No se rinde nunca. A las cuatro de la mañana comienza los quehaceres de la casa para luego salir presurosa al corte de café. Por la tarde sigue el trabajo doméstico. Con ella aprendí las primeras letras.

No tuve educación preescolar, quizá por ello no desarrollé habilidades motoras finas, mis manos son torpes para las manualidades, me desespero, pero ahí está ella, paciente, sonríe y me dice satisfecha: “mira cómo sí se puede”. Cuando enfermo sus cuidados llegan casi a la obsesión, está pendiente de todo, amorosa y tierna. No es de mucho hablar, es más de hacer. Luego de cada uno de mis logros por modestos que sean, le veo esa expresión tan suya que me fascina, mezcla de orgullo y emoción.

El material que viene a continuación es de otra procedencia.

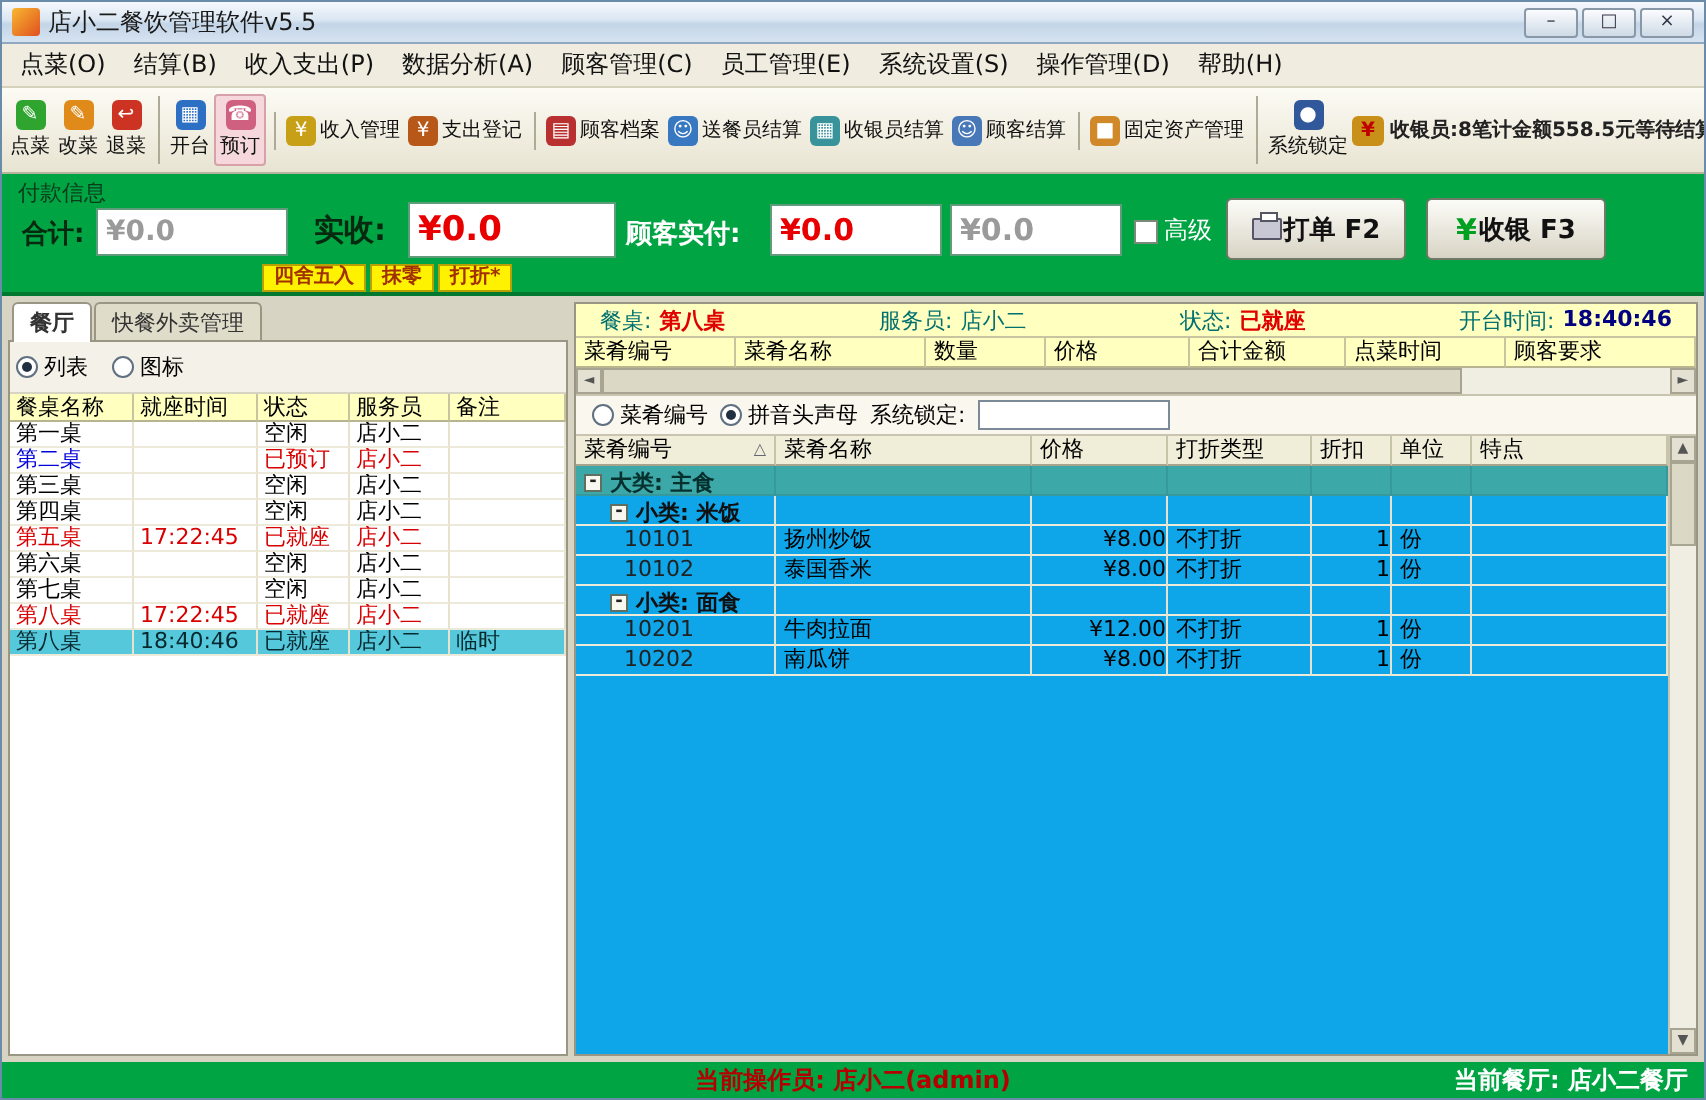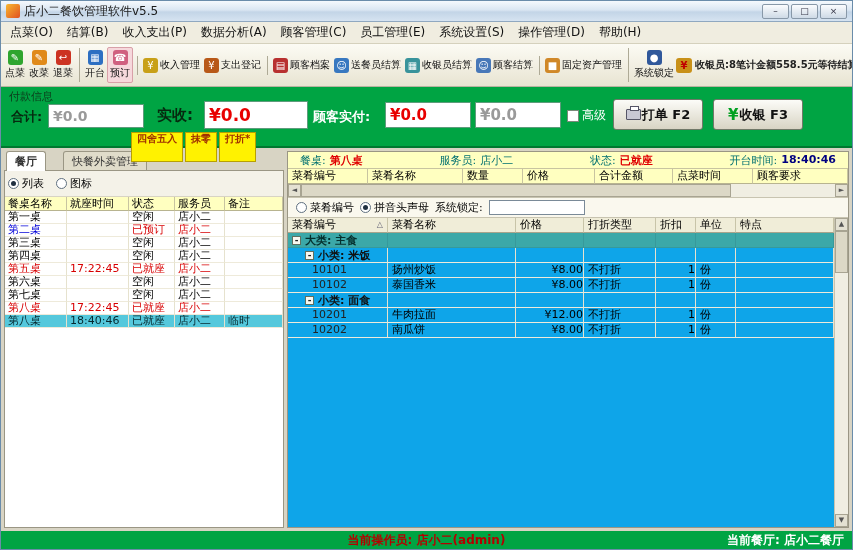--- a/index.html
+++ b/index.html
@@ -34,36 +34,36 @@
   .paylabel{position:absolute;font-weight:bold;white-space:nowrap}
   .lab-total{left:10px;top:21px;font-size:13px;color:#06290F}
   .lab-recv{left:156px;top:19px;font-size:15px;color:#06290F}
   .lab-cust{left:312px;top:21px;font-size:13px;color:#FFFFFF}
   .paybox{position:absolute;background:#fff;border:1px solid #5E9C7C;font-weight:bold;display:flex;align-items:center;padding:0 4px;white-space:nowrap}
   .box-total{left:47px;top:17px;width:96px;height:24px;font-size:14px;color:#9A9A9A}
   .box-recv{left:203px;top:14px;width:104px;height:28px;font-size:17px;color:#E80000}
   .box-cust1{left:384px;top:15px;width:86px;height:26px;font-size:15px;color:#E80000}
   .box-cust2{left:474px;top:15px;width:86px;height:26px;font-size:15px;color:#9A9A9A}
   .ybtns{position:absolute;left:130px;top:45px;display:flex;gap:2px}
-  .ybtn{background:#FFF200;border:1px solid #B8A000;font-size:10px;padding:0 5px;height:30px;line-height:12px;color:#A03000;font-weight:bold;cursor:pointer;white-space:nowrap}
+  .ybtn{background:#FFF200;border:1px solid #B8A000;font-size:10px;padding:0 5px;height:14px;line-height:12px;color:#A03000;font-weight:bold;cursor:pointer;white-space:nowrap}
   .adv{position:absolute;left:566px;top:20px;display:flex;align-items:center;gap:3px;color:#fff;font-size:12px;cursor:pointer}
   .cbx{width:12px;height:12px;background:#fff;border:1px solid #7A8A7A;flex:0 0 12px}
   .gbtn{position:absolute;display:flex;align-items:center;justify-content:center;gap:1px;background:linear-gradient(#FCFCF8,#D8D4C4);border:1px solid #707868;border-radius:3px;font-size:13px;font-weight:bold;color:#111;cursor:pointer}
   .btn-print{left:612px;top:12px;width:90px;height:31px}
   .btn-cash{left:712px;top:12px;width:90px;height:31px}
   .printer{width:15px;height:11px;position:relative;background:#C8C8D4;border:1px solid #556;border-radius:1px;flex:0 0 15px}
   .printer::before{content:'';position:absolute;left:3px;top:-4px;width:7px;height:3px;background:#fff;border:1px solid #556}
   .yen{color:#00A020;font-size:15px;font-weight:bold}
 
   
   .main{flex:1;display:flex;padding:3px;gap:3px;background:#D8D4C4;overflow:hidden}
 
   
   .leftpanel{flex:0 0 280px;display:flex;flex-direction:column;overflow:hidden}
-  .tabs{flex:0 0 19px;display:flex;gap:17px;padding-left:2px}
+  .tabs{flex:0 0 19px;display:flex;gap:1px;padding-left:2px}
   .tab{font-size:11px;padding:2px 8px;background:#E0DCCA;border:1px solid #9A9684;border-bottom:none;border-radius:3px 3px 0 0;color:#333;cursor:pointer}
   .tab.active{background:#FFFFFF;font-weight:bold;z-index:2}
   .leftbody{flex:1;background:#fff;border:1px solid #9A9684;margin-top:-1px;display:flex;flex-direction:column;overflow:hidden}
   .topctrl{flex:0 0 26px;display:flex;align-items:center;gap:12px;padding:2px 3px;background:#F4F2E8;border-bottom:1px solid #D8D4C4}
   .openbtn{width:130px;height:21px;background:linear-gradient(#FCFCF8,#DCD8C8);border:1px solid #787060;border-radius:2px;font-size:12px;font-weight:bold;cursor:pointer}
   .radio-lbl{display:flex;align-items:center;gap:3px;font-size:11px;cursor:pointer}
   .rd{width:11px;height:11px;border-radius:50%;border:1px solid #607080;background:#fff;position:relative;flex:0 0 11px;display:inline-block}
   .rd.on::after{content:"";position:absolute;left:2px;top:2px;width:5px;height:5px;border-radius:50%;background:#203040}
 
   .ttable{flex:1;overflow:hidden;font-size:11px;background:#fff}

Se me hizo tarde. Me alcanzó la madrugada y olvidé el acierto del aviso. Llego con sigilo, en un afán vergonzoso de ser inadvertido. Todo está en silencio, respiro con alivio, pero algo me hace volver la mirada y veo su rostro tras el cristal de la ventana con la cortina ligeramente recorrida, no hay reproche en su semblante, tal vez un poco de pesar y seguro estoy que en su mente repasa una plegaria de agradecimiento.

Es mi madre y me siento bendecido en su persona, soy el mayor de ocho hermanos, me hizo ser el primero, la he tenido más tiempo. Es un ser admirable, nunca he visto flaqueza en su ánimo, luchadora incansable, a sus 80 años sigue diligente y generosa derrochando energía y más amor.